ROSA with AWS STS Explained#
What is the goal of this page?#
The goal of this page is to:
- Enumerate the two main deployment options (ROSA with STS, ROSA with IAM users)
- Explain the differences between them
- Explain why STS is more secure and is the preferred option
- Explain how ROSA with STS works
What are the different “options” (credential methods) to deploy ROSA?#
Since ROSA is a service that needs to manage infrastructure resources in your AWS account, the question is “how do you grant Red Hat the permissions needed in order to perform the required actions in your AWS account?”. That is what is meant by “options”. In the documentation, you might have seen references to deploying a ROSA cluster or deploying it “with STS” and you are wondering what the differences are.

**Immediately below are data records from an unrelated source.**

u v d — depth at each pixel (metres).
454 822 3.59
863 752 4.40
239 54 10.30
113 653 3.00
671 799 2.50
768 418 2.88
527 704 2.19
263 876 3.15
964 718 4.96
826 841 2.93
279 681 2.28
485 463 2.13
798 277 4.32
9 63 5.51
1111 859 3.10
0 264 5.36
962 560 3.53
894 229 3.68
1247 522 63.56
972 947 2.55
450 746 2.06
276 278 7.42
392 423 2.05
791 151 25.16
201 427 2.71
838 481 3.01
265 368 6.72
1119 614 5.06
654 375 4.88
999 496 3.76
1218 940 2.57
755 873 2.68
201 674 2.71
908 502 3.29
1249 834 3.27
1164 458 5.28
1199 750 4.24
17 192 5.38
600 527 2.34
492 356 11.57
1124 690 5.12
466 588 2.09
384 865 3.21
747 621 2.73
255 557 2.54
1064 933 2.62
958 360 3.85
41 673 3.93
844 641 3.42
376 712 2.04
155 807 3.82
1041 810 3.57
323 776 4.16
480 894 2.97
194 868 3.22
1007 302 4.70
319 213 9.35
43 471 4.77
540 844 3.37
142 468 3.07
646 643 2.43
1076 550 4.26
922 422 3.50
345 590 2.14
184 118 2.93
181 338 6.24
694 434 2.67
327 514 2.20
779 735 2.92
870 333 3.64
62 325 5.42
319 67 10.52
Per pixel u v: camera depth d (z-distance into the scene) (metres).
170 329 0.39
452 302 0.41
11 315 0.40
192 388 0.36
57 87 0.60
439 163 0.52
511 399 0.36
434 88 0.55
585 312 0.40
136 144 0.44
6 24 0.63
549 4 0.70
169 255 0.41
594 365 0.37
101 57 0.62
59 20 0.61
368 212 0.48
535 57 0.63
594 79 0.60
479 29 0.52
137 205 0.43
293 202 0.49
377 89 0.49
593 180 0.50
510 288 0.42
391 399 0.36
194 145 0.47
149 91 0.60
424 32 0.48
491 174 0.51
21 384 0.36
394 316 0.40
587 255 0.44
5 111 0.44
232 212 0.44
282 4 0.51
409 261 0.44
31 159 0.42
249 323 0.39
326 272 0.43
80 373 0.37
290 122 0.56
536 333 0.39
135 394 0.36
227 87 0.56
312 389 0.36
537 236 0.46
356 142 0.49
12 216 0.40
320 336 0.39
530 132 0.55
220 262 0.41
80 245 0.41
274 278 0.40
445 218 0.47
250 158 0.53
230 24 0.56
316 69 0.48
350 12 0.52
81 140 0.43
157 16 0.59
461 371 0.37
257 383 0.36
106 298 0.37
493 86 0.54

So, there are currently two supported methods for granting those permissions:
- Using static IAM user credentials with AdministratorAccess policy - “ROSA with IAM Users” (not recommended)
- Using AWS Security Token Service (STS) with short-lived, dynamic tokens (preferred) - “ROSA with STS”
When ROSA was first released there was only one method, ROSA with IAM Users. This method requires an IAM user with the AdministratorAccess policy (limited to the AWS account using ROSA) that allows the installer to create all the resources it needs, and allows the cluster to create/expand its own credentials as needed. Since then, we have been able to improve the service to implement security best practices and introduce a method that utilizes AWS STS. The STS method uses predefined roles and policies to grant the service minimal permissions needed (least-privilege) to the AWS account in order to create and operate the cluster. While both methods are currently enabled, the “ROSA with STS” method is the preferred and recommended option.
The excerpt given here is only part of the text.